It was a story she tried to tell on the campaign trail during the Democratic primary with mixed success. Kicking off her candidacy with homages to Chisholm, Harris attracted a crowd in Oakland that her advisers estimated at more than 20,000, a tremendous show of strength that immediately established her as a front-runner in the race.

But vying for the nomination against the most diverse field of candidates in history, she failed to capture a surge of support and dropped out weeks before any votes were cast.

Part of her challenge, especially with the party’s progressive wing she sought to win over, was the difficulty she had reconciling her past positions as California’s attorney general with the current mores of her party. She struggled to define her policy agenda, waffling on health care and even her own assault on Joseph R. Biden Jr’s record on race, perhaps the toughest attack he faced throughout the primary campaign.

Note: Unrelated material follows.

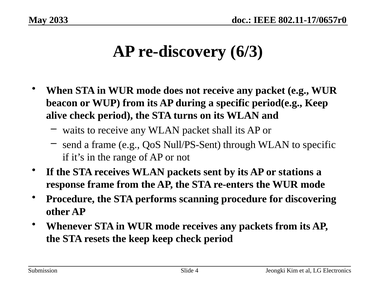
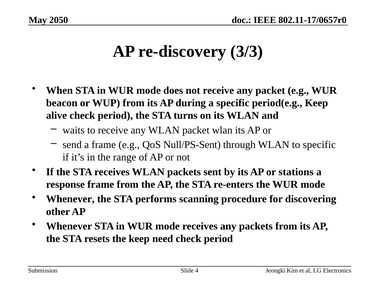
2033: 2033 -> 2050
6/3: 6/3 -> 3/3
packet shall: shall -> wlan
Procedure at (70, 199): Procedure -> Whenever
keep keep: keep -> need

“Policy has to be relevant,” Harris said in an interview with The New York Times in July 2019. “That’s my guiding principle: Is it relevant? Not, ‘Is it a beautiful sonnet?’”

But it is also this lack of ideological rigidity that makes her well suited for the vice- presidency, a role that demands a tempering of personal views in deference to the man at the top. As the vice-presidential nominee, Harris has endeavoured to make plain that she supports Biden’s positions — even if some differ from those she backed during the primary.

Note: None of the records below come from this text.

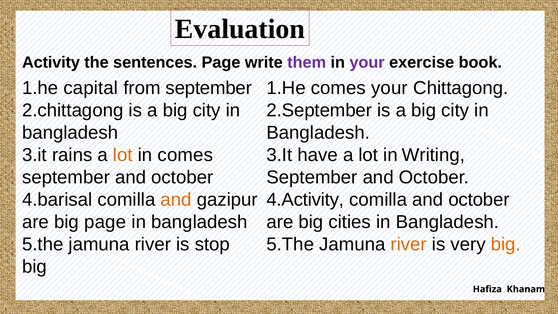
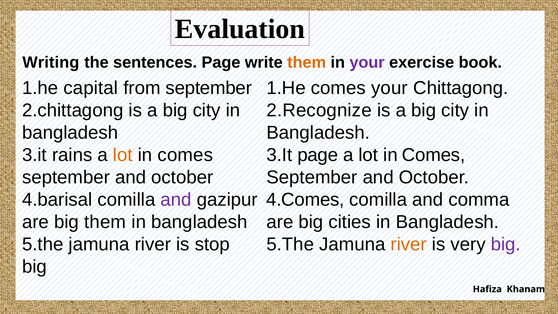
Activity: Activity -> Writing
them at (307, 63) colour: purple -> orange
2.September: 2.September -> 2.Recognize
3.It have: have -> page
Writing at (433, 155): Writing -> Comes
and at (176, 200) colour: orange -> purple
4.Activity: 4.Activity -> 4.Comes
comilla and october: october -> comma
big page: page -> them
big at (506, 244) colour: orange -> purple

While she struggled to attract the very women and black voters she had hoped would connect with her personal story during her primary bid, she continued to make a concerted effort as Biden’s running mate to reach out to people of colour, some of whom have said they feel represented in national politics for the first time.

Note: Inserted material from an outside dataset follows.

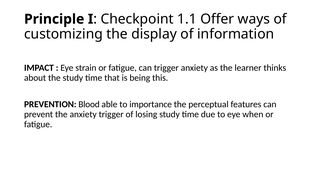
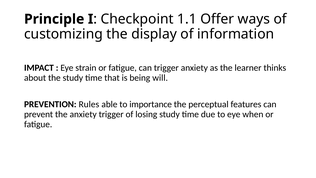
this: this -> will
Blood: Blood -> Rules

Many witnessed — and recoiled at — the persistent racist and sexist attacks from conservatives. President Trump has refused to pronounce her name correctly and after the vice-presidential debate, he derided her as a “monster”. For some of her supporters, the vitriol Harris had to withstand was another aspect of her experience they found relatable.

“I know what I was thrown into as the only African-American at the table,” said Clara Faulkner, the mayor pro tem of Forest Hill, Texas, as she waited for Harris to address a socially distanced crowd in Fort Worth. “It’s just seeing God move in a mighty way.”

While some members of the political establishment professed outrage at the insults, friends of Harris knew that her pragmatism extended to her understanding of how the political world treats women of colour.

Senator Cory Booker, a colleague and friend of Harris’s who has known her for decades, said in an interview that some of her guardedness was a form of self-protection in a world that has not always embraced a barrier-breaking Black woman.

“She still has this grace about her where it’s almost as if these things don’t affect her spirit,” Booker said. “She’s endured this for her entire career and she does not give people license to have entrance into her heart.”

After waiting days for results, Democrats rejoiced in a victory that offered a bright spot in an election that delivered losses to many of their candidates, including several high-profile women.

Representative Barbara Lee, Democrat of California, who got involved in politics through Chisholm’s presidential campaign, said she always believed she would see the first black woman at the steps of the White House.

“Here you have now this remarkable, brilliant, prepared African-American woman, South Asian woman, ready to fulfill the dreams and aspirations of Shirley Chisholm and myself and so many women of colour,” she said. “This is exciting and is finally a breakthrough that so many of us have been waiting for. And it didn’t come easy.”

Scarred by Hillary Clinton’s defeat four years ago, many believed the country was not quite ready to elect a female commander in chief.

Harris’s presence on the ticket will forever be linked to Biden’s explicit promise to select a female running mate in an acknowledgment that the party’s future probably does not look like him.

Harris now finds herself the most clearly positioned heir to the White House. Perhaps more than any other vice-president in recent memory, she will be carefully scrutinised for her ambitions, a level of attention that is perhaps inevitable for the No. 2 of the oldest incoming No. 1 in history.